La igualdad salarial entre hombres y mujeres, con el paso del tiempo, pareciera más un sueño utópico que una meta alcanzable, especialmente dentro del modelo económico que sostiene a nuestro país. A propósito del Día Internacional de la Igualdad Salarial, conmemorado el 18 de septiembre, es necesario abrir nuevamente el debate.
Analizar esta problemática exige una mirada integral. No se trata únicamente de evidenciar que la igualdad salarial no se ha alcanzado en ningún país del mundo, sino de entender cómo el sistema económico actual perpetúa condiciones estructurales que agravan la desigualdad para las mujeres.
Pese a los avances en educación y participación laboral femenina, en América Latina y el Caribe persisten profundas brechas en el ámbito laboral: menores tasas de empleo, trabajos más precarios y una diferencia salarial constante. Según un informe reciente de la Organización Internacional del Trabajo (OIT), en 2023 la brecha salarial de género —ponderada por factores— fue del 19,8 % en ingresos mensuales y del 17,3 % en salario por hora, en detrimento para las mujeres.
En Colombia, la situación no es diferente. De acuerdo con datos de Corficolombiana, la brecha salarial alcanza un 7 % a favor de los hombres. Pero el problema va más allá del salario. El modelo económico actual, que no apuesta por una producción nacional sólida ni por la generación de empleo digno, reproduce y amplifica estas desigualdades. Así, no solo se perpetúa la brecha salarial, sino también el desempleo, la pobreza y la exclusión económica de las mujeres.
Las estadísticas del DANE reflejan con claridad la desigualdad estructural que enfrentan las mujeres en el mercado laboral colombiano. Desde 2015, la tasa de desempleo en mujeres ha sido, en promedio, 5,5 puntos porcentuales más alta que la de los hombres. En 2024, esa diferencia fue de 4,9 puntos, lo que en la práctica significa que por cada 10 hombres desempleados, hay cerca de 14 mujeres sin trabajo. Además, la tasa de ocupación femenina sigue siendo mucho menor. En promedio, por cada 3 hombres ocupados, solo hay 2 mujeres trabajando, lo que se traduce en una brecha de 26 puntos porcentuales. Esto no solo refleja menos acceso al empleo, sino también menos independencia económica. En cuanto al trabajo no remunerado, la Encuesta Nacional de Uso del Tiempo revela que las mujeres destinan un 17,6 % de su tiempo a tareas domésticas y de cuidado no remuneradas, mientras que los hombres sólo un 5,2 %. La diferencia es más pronunciada entre los 25 y 44 años, donde las mujeres dedican casi cuatro veces más tiempo que los hombres a estas labores.
Durante el trimestre mayo-julio de 2025, la diferencia en la tasa global de participación (TGP) entre hombres y mujeres fue de 24,1 p.p., y en la tasa de ocupación (TO), de 24,6 p.p. La brecha en la tasa de desempleo (TD), por su parte, se situó en 4,1 p.p.

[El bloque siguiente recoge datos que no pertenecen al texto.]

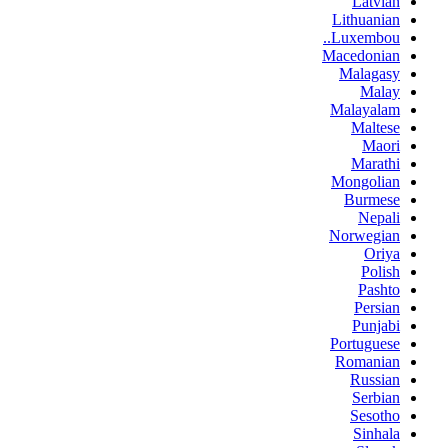
Latvian
Lithuanian
Luxembou..
Macedonian
Malagasy
Malay
Malayalam
Maltese
Maori
Marathi
Mongolian
Burmese
Nepali
Norwegian
Oriya
Polish
Pashto
Persian
Punjabi
Portuguese
Romanian
Russian
Serbian
Sesotho
Sinhala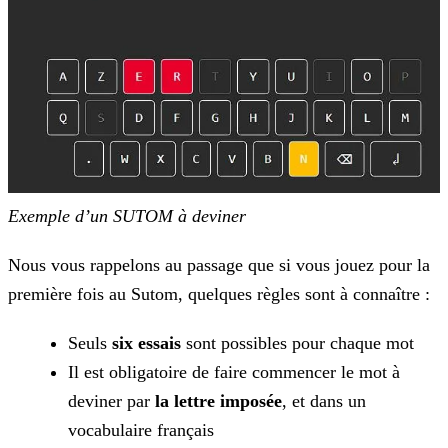
Exemple d’un SUTOM à deviner
Nous vous rappelons au passage que si vous jouez pour la
première fois au Sutom, quelques règles sont à connaître :
Seuls
six essais
sont possibles pour chaque mot
Il est obligatoire de faire commencer le mot à
deviner par
la lettre imposée
, et dans un
vocabulaire français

Estas cifras no sólo evidencian una persistente desigualdad en el empleo formal y remunerado, sino que muestran cómo la doble jornada laboral, recae desproporcionadamente sobre las mujeres, afectando directamente su acceso a recursos económicos dignos y su calidad de vida.
Lejos de disminuir, la brecha salarial se ha mantenido estancada durante casi dos décadas. Los factores tradicionalmente utilizados para justificar esta diferencia —como el nivel educativo o los años de experiencia— ya no son suficientes para explicarla. El problema es más profundo y estructural.
Uno de los obstáculos más persistentes es el conocido “techo de cristal”, ese límite invisible que impide a muchas mujeres acceder a puestos de liderazgo o cargos mejor remunerados, a pesar de cumplir con todos los requisitos. Corficolombiana ha señalado que estas barreras están profundamente arraigadas en estereotipos de género, dinámicas organizacionales excluyentes y patrones culturales que siguen favoreciendo a los hombres, especialmente en cargos de poder.
Frente a este panorama, es urgente adoptar medidas concretas y realistas para combatir la desigualdad salarial y, en general, la desigualdad económica que enfrentan las mujeres. Esto implica una profunda reestructuración del modelo económico, en el que se priorice la producción nacional y la creación de empleo digno con garantías. También es necesario redistribuir equitativamente las tareas de cuidado no remunerado que amplían la brecha y eliminar los sesgos y estereotipos culturales que limitan el crecimiento profesional de las mujeres.
La igualdad salarial no puede seguir siendo una consigna vacía. Debe convertirse en un objetivo político, económico y cultural prioritario. De lo contrario, seguiremos conmemorando el 18 de septiembre como un recordatorio de lo mucho que aún nos falta por alcanzar.